== USING THE INFORMATION ==
a) According to the CUTLASS 2.10.0 release notes, which CUDA version does CUTLASS 2.10 work best with?
b) Reproduce the CUTLASS 2.10.0 release notes from "Back-to-back GEMM enhancements." up to and including "See example 24.".

== EXCERPT ==

CUTLASS 2.10.0 #627

hwu36 · 2022-09-16T02:42:34Z

hwu36
Sep 16, 2022
Maintainer

CUTLASS 2.10.0

CUTLASS Python now supports GEMM, Convolution and Grouped GEMM for different data types as well as different epilogue flavors.
Optimizations for CUTLASS's Grouped GEMM kernel. It can move some scheduling into the host side if applicable.
Optimizations for GEMM+Softmax.
Grouped GEMM for Multihead Attention is a general MHA that does not require equal sequence length in every GEMM.
GEMM + Layer norm fusion for Ampere can fuse the layernorm into GEMMs before and after.
GEMM Epilogue Permutation Fusion can permute the GEMM output before storing.
Grouped convolution targeting implicit GEMM introduces the first group convolution implementation to CUTLASS. It is an Analytical implementation, not an Optimized.
Depthwise separable convolution introduces the first depthwise convolution which is also Analytical for now.
Standalone Layernorm and Pooling kernels.
Back-to-back GEMM enhancements.
Updates and bugfixes from the community (thanks!)

This discussion was created from the release CUTLASS 2.10.0.

hwu36 · 2022-09-16T03:18:58Z

Another big release. Details are in Changelog.

We first added pyCutlass, a python interface to almost all cutlass features. Check its README for the details.

Second, we added bunch of Transformer related features/enhancements

Group GEMM is improved. Now, it has two modes. The default one is still device only. We added prefix sum and parallel search to make the scheduling part of this mode faster. The new one is Host precompute, which can move all the scheduling to the host. Additionally, we add utilities to sort the problem sizes according to problem_size_k to increase the chance of having better load balance. See example 24.
GEMM+Softmax performance is significantly improved by fusing exp into the GEMM. We also added more tuning template arguments. See example 35
Group GEMM based MHA. It is a general version which does not require padding the sequence lengths to the same to run bmm. It works best for the language models.
GEMM+layer_norm+GEMM fusion which can hide all the cost of layer_norm. It supports shift-k if the default square-sum causes numerical issues of computing variance.
Standalone layernorm and pooling.
b2b GEMM no longer requires first GEMM K dimension to be the multiple of Threadblock Tile K dimension. Our future FMHA will be based on it.

Last but not least, CUTLASS 2.10 works best with CUDA 11.6u2

0 replies

== LISTED ENTRIES ==
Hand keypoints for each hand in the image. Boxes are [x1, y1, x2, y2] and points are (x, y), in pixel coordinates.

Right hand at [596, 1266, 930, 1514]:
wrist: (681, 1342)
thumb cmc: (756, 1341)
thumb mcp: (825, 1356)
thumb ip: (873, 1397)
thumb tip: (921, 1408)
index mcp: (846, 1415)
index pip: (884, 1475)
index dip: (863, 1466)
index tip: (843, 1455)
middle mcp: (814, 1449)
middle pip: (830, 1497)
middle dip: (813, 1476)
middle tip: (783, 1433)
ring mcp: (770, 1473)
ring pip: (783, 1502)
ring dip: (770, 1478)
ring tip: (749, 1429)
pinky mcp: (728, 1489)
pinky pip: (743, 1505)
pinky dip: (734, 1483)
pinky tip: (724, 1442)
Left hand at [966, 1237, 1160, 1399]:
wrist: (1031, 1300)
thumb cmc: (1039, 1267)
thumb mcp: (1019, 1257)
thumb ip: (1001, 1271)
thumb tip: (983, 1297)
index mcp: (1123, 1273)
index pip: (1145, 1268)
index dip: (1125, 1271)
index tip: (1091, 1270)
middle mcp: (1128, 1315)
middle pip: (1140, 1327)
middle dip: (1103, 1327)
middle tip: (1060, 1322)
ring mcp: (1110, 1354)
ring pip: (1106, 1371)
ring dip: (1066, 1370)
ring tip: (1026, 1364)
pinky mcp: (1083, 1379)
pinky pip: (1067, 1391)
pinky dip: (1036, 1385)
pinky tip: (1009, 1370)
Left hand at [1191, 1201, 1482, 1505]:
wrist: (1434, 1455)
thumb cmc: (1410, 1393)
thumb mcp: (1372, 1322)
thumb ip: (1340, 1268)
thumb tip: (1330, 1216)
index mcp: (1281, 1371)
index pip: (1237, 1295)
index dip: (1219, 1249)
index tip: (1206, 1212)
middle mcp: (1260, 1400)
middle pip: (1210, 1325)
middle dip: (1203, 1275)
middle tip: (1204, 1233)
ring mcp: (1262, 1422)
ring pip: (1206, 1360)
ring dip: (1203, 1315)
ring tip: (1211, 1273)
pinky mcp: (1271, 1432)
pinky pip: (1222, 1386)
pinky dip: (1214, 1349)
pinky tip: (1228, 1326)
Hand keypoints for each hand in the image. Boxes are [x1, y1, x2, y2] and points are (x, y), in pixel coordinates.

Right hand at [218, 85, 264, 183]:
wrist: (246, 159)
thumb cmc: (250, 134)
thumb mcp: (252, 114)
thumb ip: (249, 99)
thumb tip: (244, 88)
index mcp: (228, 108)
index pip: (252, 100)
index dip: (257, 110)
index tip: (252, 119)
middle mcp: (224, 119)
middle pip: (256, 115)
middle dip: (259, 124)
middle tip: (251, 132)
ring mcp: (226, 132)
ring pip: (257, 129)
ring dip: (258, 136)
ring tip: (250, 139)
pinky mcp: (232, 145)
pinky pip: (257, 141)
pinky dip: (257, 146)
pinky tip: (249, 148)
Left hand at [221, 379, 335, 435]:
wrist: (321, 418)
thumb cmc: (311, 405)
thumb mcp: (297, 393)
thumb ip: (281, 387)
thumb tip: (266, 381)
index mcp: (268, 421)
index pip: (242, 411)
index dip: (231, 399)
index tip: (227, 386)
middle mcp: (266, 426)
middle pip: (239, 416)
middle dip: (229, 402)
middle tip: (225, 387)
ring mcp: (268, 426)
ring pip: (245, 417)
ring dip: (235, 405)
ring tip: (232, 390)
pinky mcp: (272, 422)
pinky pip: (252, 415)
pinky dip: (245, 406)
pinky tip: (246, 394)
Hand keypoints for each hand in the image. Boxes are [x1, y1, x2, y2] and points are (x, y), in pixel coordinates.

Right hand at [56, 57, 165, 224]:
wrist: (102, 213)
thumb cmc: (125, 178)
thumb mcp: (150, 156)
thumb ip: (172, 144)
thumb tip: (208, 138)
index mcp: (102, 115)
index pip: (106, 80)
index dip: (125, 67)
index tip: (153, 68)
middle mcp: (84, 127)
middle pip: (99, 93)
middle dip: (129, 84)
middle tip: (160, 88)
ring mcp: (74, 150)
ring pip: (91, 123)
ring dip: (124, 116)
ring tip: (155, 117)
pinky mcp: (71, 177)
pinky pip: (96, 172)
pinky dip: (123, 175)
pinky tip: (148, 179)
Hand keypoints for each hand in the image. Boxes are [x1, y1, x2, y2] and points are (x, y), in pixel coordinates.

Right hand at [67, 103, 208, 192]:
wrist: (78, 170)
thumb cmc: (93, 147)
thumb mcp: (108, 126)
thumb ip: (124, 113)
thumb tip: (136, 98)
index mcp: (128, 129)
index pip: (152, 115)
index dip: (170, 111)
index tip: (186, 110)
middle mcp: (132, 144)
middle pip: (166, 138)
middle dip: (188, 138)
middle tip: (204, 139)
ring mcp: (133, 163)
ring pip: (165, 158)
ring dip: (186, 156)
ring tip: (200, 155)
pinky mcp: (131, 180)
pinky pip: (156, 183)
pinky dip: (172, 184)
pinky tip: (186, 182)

== WRITTEN ANSWERS ==
a) CUDA 11.6u2

b)
Back-to-back GEMM enhancements.
Updates and bugfixes from the community (thanks!)

This discussion was created from the release CUTLASS 2.10.0.

hwu36 · 2022-09-16T03:18:58Z

Another big release. Details are in Changelog.

We first added pyCutlass, a python interface to almost all cutlass features. Check its README for the details.

Second, we added bunch of Transformer related features/enhancements

Group GEMM is improved. Now, it has two modes. The default one is still device only. We added prefix sum and parallel search to make the scheduling part of this mode faster. The new one is Host precompute, which can move all the scheduling to the host. Additionally, we add utilities to sort the problem sizes according to problem_size_k to increase the chance of having better load balance. See example 24.